What follows is excerpted from a lengthy review of Saul Friedländer’s “The Years of Extermination,” (New York, HarperCollins, 2007) by emeritus professor of sociology Werner Cohn and posted at Prof. Cohn’s Web site. It is the part that most interests us as a Zionist blog – ed.
Nowhere in Friedländer’s book is there a mention of the activities of Hitler’s one major Arab supporter during the “years of extermination”: the Mufti of Jerusalem at the time, Haj Amin al-Husseini.
As I have already suggested, Friedländer is extraordinarily comprehensive in his list of social forces and individuals whom he considers as partially responsible for the Holocaust. He never loses sight, of course, of the major culprits, viz. Hitler and his immediate followers. But he also finds room, lots of it, for dishonorable mentions of many others: the German public, Christian religious institutions throughout the world, the governments of the West and of neutral countries like Switzerland and Sweden, the anti-Semitic man-in-the-street in just about every European country, and many others. (But Friedländer fails to mention, in a minor but curious omission from his index of villains, that the French Communist Party in the era of the Stalin-Hitler Pact did not hesitate to engage in a spot of Jew-baiting.)
Perhaps more than other writers on the Holocaust, Friedländer is insistent and repetitive in his criticism and condemnation of Jewish shortcomings during these dark years. The Jews of Palestine, with Ben- Gurion as their leader, were selfish, narrow-minded, and lacked an adequate spirit of self-sacrifice (pp. 153, 305, 596, etc.). The Jews of Europe generally? A ” sauve qui peut ” mentality (pp. 192, 355, etc.). The Jewish leaders of Amsterdam? “A wealthy Jewish haute bourgeoisie” , oblivious of its human responsibilities (p. 181). American Jewish leaders? The less said the better (pp. 85, etc.) These critical comments border on the moralistic and ahistorical. In hindsight, yes, these men and women were blind, shortsighted, and less than fully courageous. But – need I say this to a historian? – there were constraints of the times in which they lived, constraints that are just a bit too often forgotten by Friedländer.
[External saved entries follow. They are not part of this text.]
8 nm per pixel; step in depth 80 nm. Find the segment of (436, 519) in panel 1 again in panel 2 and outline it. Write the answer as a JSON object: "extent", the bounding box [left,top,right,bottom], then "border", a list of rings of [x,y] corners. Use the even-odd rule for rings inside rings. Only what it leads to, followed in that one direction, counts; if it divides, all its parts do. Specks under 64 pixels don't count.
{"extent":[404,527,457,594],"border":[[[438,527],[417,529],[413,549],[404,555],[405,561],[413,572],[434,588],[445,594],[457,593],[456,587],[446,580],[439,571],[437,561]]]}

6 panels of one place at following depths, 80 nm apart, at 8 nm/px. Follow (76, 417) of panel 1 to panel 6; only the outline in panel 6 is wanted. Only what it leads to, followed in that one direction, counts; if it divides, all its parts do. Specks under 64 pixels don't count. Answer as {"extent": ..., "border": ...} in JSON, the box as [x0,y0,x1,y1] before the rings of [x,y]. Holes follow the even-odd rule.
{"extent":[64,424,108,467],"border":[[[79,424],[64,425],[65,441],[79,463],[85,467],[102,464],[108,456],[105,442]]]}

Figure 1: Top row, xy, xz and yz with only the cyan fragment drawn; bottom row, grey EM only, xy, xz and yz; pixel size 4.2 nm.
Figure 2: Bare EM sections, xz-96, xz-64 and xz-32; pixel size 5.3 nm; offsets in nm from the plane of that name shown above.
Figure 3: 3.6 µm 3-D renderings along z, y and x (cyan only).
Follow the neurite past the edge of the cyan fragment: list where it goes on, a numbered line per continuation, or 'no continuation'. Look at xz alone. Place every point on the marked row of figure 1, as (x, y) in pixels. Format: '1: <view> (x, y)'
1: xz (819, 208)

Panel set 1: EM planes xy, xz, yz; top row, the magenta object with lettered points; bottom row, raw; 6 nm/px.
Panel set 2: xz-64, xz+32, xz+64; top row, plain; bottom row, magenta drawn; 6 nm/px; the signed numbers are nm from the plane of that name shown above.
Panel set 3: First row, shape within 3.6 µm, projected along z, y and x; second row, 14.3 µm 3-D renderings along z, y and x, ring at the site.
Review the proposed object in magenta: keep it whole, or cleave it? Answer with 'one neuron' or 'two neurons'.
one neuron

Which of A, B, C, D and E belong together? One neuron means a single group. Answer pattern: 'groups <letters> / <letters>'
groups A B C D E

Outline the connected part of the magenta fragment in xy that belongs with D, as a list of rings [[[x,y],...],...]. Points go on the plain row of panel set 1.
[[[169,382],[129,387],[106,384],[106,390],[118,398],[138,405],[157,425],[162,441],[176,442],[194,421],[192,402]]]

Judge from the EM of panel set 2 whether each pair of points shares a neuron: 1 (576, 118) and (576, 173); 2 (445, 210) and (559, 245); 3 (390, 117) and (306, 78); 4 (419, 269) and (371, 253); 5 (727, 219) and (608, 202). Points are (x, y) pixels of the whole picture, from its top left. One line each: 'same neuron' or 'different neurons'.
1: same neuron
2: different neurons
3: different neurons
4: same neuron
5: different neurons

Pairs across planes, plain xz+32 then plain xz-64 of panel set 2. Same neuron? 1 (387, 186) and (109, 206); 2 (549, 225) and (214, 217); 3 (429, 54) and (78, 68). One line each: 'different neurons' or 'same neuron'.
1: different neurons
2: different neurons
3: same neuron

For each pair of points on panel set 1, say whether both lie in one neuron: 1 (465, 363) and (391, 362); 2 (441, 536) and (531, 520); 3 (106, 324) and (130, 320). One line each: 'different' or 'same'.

But while these Jews, including the Jews of Palestine, cannot escape the criticisms of Friedländer, another Palestinian at the time, Haj Amin al-Husseini, Mufti of Jerusalem, enjoys the writer’s strange indulgence. Friedländer mentions the Mufti but once, on page 277, where we are told that Hitler informs him, the Mufti, that he, Hitler, would be “uncompromising” about the Jews, including the Jews of Palestine. But neither here, nor anywhere in his book, nor in the first volume of this book, does Friedländer give a hint about the Mufti’s words or the Mufti’s activities.
These activities, in brief, were pro-Nazi and anti-Semitic. There were anti-Semitic messages to Arabs who were enlisted in Allied armies, asking them to desert to avoid fighting for “the Jews” (2). The Mufti also interceded with the Germans to prevent the exchange of prisoners that could have saved thousands of Jewish children from the Holocaust. The Mufti spent the last years of the war in Berlin. While Arab writers have often tried to ignore the Mufti’s work for Hitler (3), at least one Arab scholar has written an influential study that presents the essential facts. (4)
In short, the Mufti of Jerusalem was a far more important player in the Holocaust than many of the minor figures that make up Friedländer’s index of villains. They are all given dishonorable mention – usually for good cause. But the Mufti, well known to Friedländer as we have seen, has escaped his censure. …
The Mufti’s collaboration with, and efforts for, the Nazi cause are even more damning than indicated by Prof. Cohn. During his years of exile from Palestine as a guest of Hitler during World War II, the Mufti Haj Amin al-Husseini made Arabic radio broadcasts advocating genocide against the Jews and victory for Nazi Germany, personally recruited Balkan Muslims to the SS and was a leader of an Iraqi rebellion in 1941 (directly supported by German and Italian air units) to attempt to push the British out of Iraq — an effort, that if successful, would have outflanked the British in North Africa and doomed the Jews of Palestine – Ralph Seliger.